From 1878 to 1882, Fouqué and Michel-Lévy worked continuously on the artificial synthesis of igneous rocks, primarily to determine the conditions surrounding their origins. They were successful in producing the majority of volcanic rocks with the identical mineralogical composition and structural peculiarities found in nature. Their work verified the importance of the rate of cooling on the extent of crystallization and the sizes of grain, and demonstrated that rocks of distinctly different mineralogical composition would be formed from the same magma, depending on the conditions of crystallization.
Fouqué received the Cuvier Prize in 1876, and in 1877 he became professor of natural history at the College de France. He was named to the French geological survey commission in 1880, and in this position he made contributions to the stratigraphic geology of the Haute-Auvergne region. He was elected to the Académie des Sciences in 1881 and presided over it in 1901. In 1884, following earthquakes in Andalusia, he directed a group sent there by the Institut de France to study these phenomena. This mission led to Fouqué’s experiments on the speed of propagation of shock waves in a variety of soils. His last important work, completed in 1896, was a petrographic study of the plagioclase feldspars.

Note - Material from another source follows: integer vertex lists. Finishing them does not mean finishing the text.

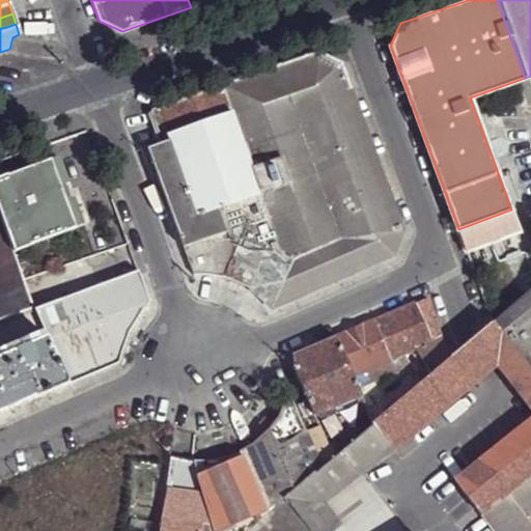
[(315,174),(374,154),(340,62),(317,52),(157,107),(169,141),(174,156),(185,183),(196,213),(259,192),(271,189),(315,174)]
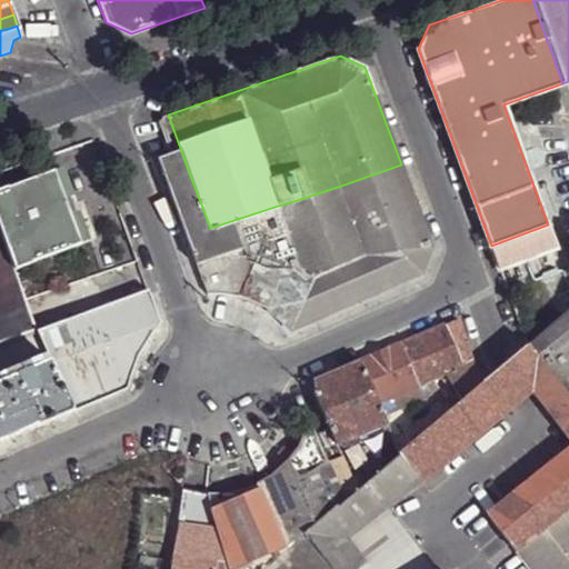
[(181,151),(168,115),(161,117),(160,120),(173,155),(181,151)]
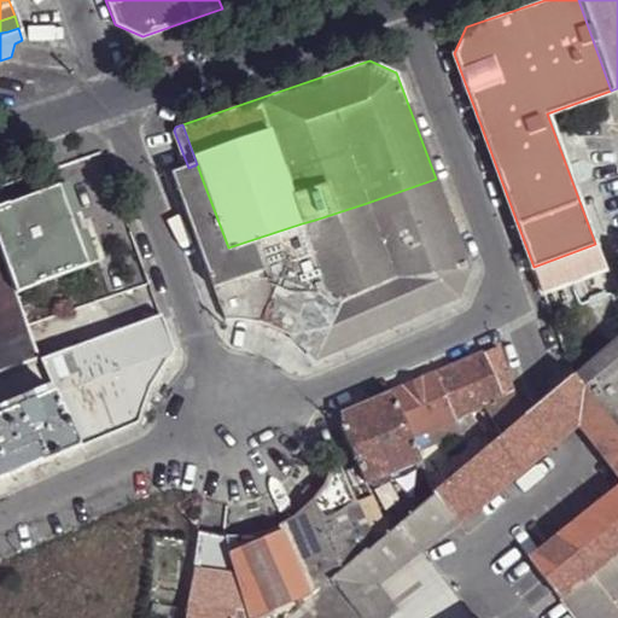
[(203,181),(197,164),(188,168),(172,174),(178,191),(192,185),(203,181)]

I. Original Works. Fouqué’s chief publications are Recherches sur les phénomènes chimiques qui se produisent dans les volcans (Paris, 1866); Les anciens volcans de la Grece (Paris, 1867); Santorin et ses éruptions (Paris, 1879); Minéralogie micrographique: Roches éruptives françaises, 2 vols. (Paris, 1879), written with A. Michel-Lévy; Synthèse des minéraux et des roches (Paris, 1882), written with A. Michel-Lévy; and Les tremblements de terre (Paris, 1888). He published approximately 100 memoirs, some in collaboration with Michel-Lévy.
II. Secondary Literature. See A. Michel-Lévy, “Notice sur F. Fouqué,” in Bulletin de la Société française de minéralogie, 28 (1905), 38-56; and Alfred Lacroix, Notice historique sur Auguste Michel-Lévy (Paris, 1914).